Based on the true story of Edwin Boyd, a notorious bank robber and leader of the infamous Boyd Gang. Disillusioned with his life after returning from WWII, Edwin Boyd is determined to follow his dream of becoming a Hollywood star. However, with the need to provide for his young family and jobs in short supply, his dream seems destined to remain just that. He decides the best way to achieve his goal is to rob banks - Hollywood style. But his actions lead him down a path to danger, tragedy and prison.
Based on the true story of Canadian WWII vet Edwin Boyd first time director and screenplay writer Nathan Morlando explores here one of those local legend stories that those on the outside often fail to appreciate.
Having returned from the war with Germany Boyd tries his hand at acting, having always dreamt of becoming a Hollywood movie star, unfortunately for Boyd he just can’t seem to cut it and one day he simply runs out of patience. After failing at yet another audition Boyd raids his wife’s make-up and grabs his Army service gun and almost completely on a whim decides to star robbing banks.

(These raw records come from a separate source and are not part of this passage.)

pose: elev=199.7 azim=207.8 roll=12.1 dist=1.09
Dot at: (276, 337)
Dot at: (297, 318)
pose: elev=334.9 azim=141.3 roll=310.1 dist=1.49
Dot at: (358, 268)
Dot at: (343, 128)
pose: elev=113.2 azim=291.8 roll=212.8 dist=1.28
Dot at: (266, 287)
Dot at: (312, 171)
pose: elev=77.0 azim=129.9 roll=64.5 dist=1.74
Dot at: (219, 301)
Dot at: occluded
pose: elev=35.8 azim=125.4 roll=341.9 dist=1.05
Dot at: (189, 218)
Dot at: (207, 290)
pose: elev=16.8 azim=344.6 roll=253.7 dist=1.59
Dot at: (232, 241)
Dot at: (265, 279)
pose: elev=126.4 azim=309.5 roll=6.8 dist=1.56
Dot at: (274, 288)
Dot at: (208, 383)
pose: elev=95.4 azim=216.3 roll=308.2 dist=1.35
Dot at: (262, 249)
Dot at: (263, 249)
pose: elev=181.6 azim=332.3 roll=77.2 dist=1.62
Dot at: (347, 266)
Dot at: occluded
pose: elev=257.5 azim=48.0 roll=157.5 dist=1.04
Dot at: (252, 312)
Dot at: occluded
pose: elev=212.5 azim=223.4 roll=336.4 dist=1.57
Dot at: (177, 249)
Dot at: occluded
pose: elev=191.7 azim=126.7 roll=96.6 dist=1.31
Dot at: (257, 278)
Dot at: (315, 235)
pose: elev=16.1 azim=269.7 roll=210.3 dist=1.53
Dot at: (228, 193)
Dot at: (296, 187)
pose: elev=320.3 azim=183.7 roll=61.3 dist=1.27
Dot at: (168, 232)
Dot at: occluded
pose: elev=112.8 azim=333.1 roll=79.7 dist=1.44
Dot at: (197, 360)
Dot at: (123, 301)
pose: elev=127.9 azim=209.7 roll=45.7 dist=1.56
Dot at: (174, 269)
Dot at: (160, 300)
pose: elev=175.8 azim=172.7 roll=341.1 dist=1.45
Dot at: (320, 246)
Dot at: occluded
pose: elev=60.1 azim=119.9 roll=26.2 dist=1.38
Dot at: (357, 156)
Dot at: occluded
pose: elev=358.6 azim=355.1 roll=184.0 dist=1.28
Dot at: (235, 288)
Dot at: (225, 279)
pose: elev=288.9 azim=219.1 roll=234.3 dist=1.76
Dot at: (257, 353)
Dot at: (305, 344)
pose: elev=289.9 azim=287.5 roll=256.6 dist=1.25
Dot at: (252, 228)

Now we all know the story of the charming bank robber, I won’t mentioned a certain Warner Bros classic but we’re all thinking it, well stop, Citizen Gangster is no way comparable to most things you’ve seen before. With the limited budget the film doesn’t offer lots of fast and high class action, whilst the period setting doesn’t really suit crazy car chases, what the movie does offer however is some innovative camera operation and well developed directing skills. The performances are reasonably good, most notably that of Scott Speedman in the lead role and of his wife, played by Kelly Reilly, who unfortunately is not given any where near enough narrative space or time to truly explore her character.
Unfortunately for the film there are a few aspects of it that are almost a little slapstick for my liking, the jail escapes for example, though they may be entirely true (which I doubt) are fairly hard to swallow; lacking in believability or imagination, instead we are offered a hacksaw hidden in a wooden leg. Personally I felt that issues such as these, as well as the rather predictable and stereotypical development of Boyd’s gang were just enough to stop this film reaching the ambitious heights it set for itself.